*STATED GOAL 1*
Answer these questions about the reflection on the writer's 20s, one per line:
(a) At what age did the writer move to New York?
(b) Until what age did the writer stay there?
(c) Into how many categories would the writer divide those years?
*STATED GOAL 2*
List every category name the writer proposes for dividing up their 20s in the reflection on those years.
*STATED GOAL 3*
Pick up the reflection on the writer's 20s after its final sentence and carry it on in the same voice.

Where should I even begin? My 20s were filled with a lot of joy and pain. I went through so many trials and obstacles yet, I had so many triumphs and victories. I moved to New York at the age of eighteen and stayed until I was twenty-six. I was able to spend the majority of my 20s in the biggest city in the world. I had to go through so many growing pains that included being homeless, not knowing if I was going to graduate college or even afford school each semester, living away from my family while navigating a huge city, losing family members through death, losing friends by outgrowing them and the list can go on. If I could, I would break down my 20s into five categories; ‘Dreams Take Time To Become A Reality’, ‘Peace & Pain Under Pressure’, ‘Having Fun Is Necessary’, ‘Love Thine Own-Self’, and ‘Boundaries Are Biblical For Growth’.

*ENTRIES*
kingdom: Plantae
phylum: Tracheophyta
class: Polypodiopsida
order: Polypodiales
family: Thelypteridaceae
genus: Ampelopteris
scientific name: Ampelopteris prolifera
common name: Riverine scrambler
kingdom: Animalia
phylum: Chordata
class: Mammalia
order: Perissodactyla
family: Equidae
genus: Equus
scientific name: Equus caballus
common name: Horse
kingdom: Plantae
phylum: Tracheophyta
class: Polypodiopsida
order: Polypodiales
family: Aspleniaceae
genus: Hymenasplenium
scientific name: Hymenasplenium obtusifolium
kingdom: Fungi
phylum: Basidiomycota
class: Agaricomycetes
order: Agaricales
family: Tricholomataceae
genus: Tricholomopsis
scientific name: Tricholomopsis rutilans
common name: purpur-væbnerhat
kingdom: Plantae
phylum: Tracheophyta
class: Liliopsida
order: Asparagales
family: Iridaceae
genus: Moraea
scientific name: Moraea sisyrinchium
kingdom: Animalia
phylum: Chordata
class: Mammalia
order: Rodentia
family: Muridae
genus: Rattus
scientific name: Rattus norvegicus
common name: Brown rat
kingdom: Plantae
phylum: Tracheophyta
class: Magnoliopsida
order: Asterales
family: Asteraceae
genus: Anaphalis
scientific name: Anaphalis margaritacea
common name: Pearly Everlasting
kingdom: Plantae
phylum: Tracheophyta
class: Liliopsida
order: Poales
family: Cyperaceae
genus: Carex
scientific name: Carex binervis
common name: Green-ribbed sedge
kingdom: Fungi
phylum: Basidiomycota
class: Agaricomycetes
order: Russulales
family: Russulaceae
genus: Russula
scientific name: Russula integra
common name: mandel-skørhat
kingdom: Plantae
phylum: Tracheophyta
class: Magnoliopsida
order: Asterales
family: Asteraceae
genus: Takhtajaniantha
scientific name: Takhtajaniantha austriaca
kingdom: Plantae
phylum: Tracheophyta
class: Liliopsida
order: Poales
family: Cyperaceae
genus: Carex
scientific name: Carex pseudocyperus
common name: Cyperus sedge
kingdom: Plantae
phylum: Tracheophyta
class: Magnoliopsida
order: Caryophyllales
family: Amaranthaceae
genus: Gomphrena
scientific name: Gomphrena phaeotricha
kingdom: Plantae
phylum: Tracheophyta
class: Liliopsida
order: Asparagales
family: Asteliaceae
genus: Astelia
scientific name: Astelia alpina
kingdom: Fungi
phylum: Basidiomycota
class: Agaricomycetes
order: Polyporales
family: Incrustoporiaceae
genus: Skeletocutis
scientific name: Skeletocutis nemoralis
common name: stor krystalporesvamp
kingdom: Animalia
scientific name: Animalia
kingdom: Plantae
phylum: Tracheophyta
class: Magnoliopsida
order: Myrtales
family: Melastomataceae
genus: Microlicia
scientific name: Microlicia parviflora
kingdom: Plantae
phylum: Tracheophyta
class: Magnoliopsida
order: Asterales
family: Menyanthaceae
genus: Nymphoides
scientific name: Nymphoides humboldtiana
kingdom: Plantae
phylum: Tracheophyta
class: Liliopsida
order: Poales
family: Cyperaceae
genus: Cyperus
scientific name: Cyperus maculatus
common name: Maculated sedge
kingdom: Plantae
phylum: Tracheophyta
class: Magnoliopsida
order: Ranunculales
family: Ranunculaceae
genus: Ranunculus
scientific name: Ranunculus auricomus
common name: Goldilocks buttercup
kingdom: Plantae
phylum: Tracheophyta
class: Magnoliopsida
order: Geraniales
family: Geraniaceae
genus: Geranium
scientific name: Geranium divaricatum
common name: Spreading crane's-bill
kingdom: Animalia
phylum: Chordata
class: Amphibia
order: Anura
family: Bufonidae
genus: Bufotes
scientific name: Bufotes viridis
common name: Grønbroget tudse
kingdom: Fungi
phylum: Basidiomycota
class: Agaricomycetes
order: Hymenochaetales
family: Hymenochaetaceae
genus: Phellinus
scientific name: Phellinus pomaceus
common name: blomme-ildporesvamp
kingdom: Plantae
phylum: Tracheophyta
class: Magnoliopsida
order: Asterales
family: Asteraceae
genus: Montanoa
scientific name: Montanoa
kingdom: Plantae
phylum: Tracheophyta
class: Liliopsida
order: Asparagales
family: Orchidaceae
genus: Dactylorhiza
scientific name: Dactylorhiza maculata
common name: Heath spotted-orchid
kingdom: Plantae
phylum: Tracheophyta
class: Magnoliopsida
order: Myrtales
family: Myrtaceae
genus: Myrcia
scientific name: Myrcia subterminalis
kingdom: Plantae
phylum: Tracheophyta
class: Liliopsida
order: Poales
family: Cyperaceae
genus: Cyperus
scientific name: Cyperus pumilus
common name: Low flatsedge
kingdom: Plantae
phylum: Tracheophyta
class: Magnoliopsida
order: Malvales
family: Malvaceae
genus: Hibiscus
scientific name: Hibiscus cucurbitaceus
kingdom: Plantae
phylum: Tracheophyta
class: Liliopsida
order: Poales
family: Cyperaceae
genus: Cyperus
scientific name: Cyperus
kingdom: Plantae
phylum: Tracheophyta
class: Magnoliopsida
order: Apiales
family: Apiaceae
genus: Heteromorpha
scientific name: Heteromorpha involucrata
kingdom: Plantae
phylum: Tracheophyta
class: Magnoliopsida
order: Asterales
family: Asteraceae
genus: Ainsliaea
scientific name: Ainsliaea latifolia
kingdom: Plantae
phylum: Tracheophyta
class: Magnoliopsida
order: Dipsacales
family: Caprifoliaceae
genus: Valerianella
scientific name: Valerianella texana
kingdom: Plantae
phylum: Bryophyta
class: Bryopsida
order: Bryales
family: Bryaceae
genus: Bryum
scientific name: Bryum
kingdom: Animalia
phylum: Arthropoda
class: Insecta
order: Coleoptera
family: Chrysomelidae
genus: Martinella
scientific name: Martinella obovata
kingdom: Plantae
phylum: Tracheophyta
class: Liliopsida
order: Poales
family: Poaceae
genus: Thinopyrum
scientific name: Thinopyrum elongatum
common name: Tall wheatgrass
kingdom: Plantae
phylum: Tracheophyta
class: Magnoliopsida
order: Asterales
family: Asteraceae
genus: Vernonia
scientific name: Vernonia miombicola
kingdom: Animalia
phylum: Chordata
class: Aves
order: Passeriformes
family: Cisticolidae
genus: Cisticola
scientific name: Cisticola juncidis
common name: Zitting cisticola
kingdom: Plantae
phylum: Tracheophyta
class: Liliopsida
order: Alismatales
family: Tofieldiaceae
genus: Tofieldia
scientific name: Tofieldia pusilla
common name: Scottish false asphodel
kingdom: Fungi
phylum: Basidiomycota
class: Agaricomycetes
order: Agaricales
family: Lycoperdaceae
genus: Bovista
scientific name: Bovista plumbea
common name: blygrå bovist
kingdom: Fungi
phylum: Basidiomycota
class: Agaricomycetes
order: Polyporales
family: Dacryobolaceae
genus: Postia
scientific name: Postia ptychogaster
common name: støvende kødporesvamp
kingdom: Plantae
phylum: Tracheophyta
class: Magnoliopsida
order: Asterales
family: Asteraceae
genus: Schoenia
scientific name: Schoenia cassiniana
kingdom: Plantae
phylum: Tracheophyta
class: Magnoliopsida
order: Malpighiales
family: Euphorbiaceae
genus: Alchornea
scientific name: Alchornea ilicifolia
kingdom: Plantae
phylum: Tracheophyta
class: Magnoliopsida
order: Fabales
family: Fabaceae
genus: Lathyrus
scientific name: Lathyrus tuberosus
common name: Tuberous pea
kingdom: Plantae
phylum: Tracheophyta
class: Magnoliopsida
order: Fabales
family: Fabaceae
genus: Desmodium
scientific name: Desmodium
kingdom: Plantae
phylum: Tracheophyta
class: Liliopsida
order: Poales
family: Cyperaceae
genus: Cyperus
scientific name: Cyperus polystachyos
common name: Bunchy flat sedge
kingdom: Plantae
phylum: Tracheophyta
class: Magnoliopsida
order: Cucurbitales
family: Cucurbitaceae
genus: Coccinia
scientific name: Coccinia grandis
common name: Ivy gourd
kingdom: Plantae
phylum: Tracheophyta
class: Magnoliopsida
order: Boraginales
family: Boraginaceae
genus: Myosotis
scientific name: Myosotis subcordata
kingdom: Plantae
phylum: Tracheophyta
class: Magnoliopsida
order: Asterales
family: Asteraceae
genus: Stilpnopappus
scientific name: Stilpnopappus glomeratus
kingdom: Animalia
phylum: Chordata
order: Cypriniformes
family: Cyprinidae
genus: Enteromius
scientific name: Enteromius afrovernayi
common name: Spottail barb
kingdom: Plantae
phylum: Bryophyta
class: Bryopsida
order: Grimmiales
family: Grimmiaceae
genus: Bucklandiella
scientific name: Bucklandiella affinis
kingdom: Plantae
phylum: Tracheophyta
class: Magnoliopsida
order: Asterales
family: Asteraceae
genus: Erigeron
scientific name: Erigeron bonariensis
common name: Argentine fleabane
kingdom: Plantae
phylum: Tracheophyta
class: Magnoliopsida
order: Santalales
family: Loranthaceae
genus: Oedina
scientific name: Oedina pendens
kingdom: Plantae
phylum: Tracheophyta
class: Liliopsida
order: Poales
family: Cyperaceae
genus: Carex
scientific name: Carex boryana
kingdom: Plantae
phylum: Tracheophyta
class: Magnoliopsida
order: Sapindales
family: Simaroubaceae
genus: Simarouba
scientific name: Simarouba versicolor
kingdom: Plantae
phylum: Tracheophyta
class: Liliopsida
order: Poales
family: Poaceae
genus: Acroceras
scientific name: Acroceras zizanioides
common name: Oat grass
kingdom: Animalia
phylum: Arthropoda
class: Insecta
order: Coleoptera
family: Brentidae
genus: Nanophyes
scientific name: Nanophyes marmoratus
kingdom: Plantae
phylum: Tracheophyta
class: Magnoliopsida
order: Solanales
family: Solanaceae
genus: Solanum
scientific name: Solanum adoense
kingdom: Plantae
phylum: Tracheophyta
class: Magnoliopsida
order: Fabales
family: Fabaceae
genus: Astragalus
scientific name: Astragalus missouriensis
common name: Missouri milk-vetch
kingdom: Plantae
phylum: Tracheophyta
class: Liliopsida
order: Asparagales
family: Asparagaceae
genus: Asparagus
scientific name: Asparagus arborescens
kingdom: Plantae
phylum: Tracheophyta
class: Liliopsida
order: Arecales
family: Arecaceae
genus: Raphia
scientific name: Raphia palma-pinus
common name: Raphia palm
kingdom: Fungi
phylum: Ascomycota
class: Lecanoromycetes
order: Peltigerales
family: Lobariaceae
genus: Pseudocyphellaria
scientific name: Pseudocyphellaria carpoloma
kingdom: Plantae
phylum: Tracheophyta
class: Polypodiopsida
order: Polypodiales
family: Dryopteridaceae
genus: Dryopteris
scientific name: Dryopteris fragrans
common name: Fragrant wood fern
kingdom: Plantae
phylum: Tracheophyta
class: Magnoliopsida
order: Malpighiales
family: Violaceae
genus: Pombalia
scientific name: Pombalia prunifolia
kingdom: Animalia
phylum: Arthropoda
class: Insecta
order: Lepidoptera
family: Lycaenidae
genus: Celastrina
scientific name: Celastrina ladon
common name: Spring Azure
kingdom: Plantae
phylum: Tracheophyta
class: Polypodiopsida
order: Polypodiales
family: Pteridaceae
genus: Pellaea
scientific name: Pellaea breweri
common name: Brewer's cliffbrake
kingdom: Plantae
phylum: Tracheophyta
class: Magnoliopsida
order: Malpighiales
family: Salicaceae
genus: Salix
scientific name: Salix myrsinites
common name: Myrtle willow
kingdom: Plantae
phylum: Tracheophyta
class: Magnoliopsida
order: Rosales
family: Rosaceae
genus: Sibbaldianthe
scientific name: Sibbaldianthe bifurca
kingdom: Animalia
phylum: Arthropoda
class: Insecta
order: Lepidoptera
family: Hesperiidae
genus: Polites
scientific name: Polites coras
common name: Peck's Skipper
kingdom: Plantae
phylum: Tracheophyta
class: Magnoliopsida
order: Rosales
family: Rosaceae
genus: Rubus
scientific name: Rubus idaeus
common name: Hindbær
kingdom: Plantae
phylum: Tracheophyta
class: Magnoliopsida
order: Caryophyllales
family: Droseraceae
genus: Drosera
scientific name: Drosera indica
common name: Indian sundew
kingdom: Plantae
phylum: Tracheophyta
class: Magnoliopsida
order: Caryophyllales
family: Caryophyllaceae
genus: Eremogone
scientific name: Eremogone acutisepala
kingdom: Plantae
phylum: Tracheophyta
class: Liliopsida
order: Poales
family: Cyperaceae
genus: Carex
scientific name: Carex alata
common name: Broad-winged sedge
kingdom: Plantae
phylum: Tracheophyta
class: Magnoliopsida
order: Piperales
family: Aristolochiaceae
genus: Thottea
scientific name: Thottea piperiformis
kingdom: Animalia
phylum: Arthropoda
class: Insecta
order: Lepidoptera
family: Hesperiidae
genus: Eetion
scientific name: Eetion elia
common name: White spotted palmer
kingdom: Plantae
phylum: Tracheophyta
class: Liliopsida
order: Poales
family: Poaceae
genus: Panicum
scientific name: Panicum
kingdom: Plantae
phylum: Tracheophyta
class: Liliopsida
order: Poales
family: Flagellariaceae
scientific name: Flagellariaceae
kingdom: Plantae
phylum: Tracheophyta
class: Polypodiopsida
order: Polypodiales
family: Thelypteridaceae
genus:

*FINAL RESULT 1*
(a) Eighteen
(b) Twenty-six
(c) Five

*FINAL RESULT 2*
Dreams Take Time To Become A Reality
Peace & Pain Under Pressure
Having Fun Is Necessary
Love Thine Own-Self
Boundaries Are Biblical For Growth

*FINAL RESULT 3*
Dreams Take Time To Become A Reality

I wish someone would have told me that your dreams take time to become a reality. Even though your dreams might take time, you should not give up on what God has destined you to do. When you are a young and ambitious person like I was, you tend to think that things might happen quicker than they actually do. I legit believed that by the age of twenty-five, I would be Oprah. But Oprah wasn’t even Oprah until she was well in her 30s. I moved to New York at the age of eighteen and attended Hofstra University. I got my first internship my Junior year of college at The Wendy Williams Show. Right before my internship, I decided to stay in New York for the summer and I was homeless living with different friends. When I received my internship in the city, I realized that I would have to work so hard, not only at this new internship but also, juggling my school job while taking seventeen credit hours. When I graduated college, which was only by the grace of God, it took me a long time to find a television/entertainment job. I never imagined that I would have to take up random temp jobs and internships before I somewhat, finally got my big break in the entertainment industry.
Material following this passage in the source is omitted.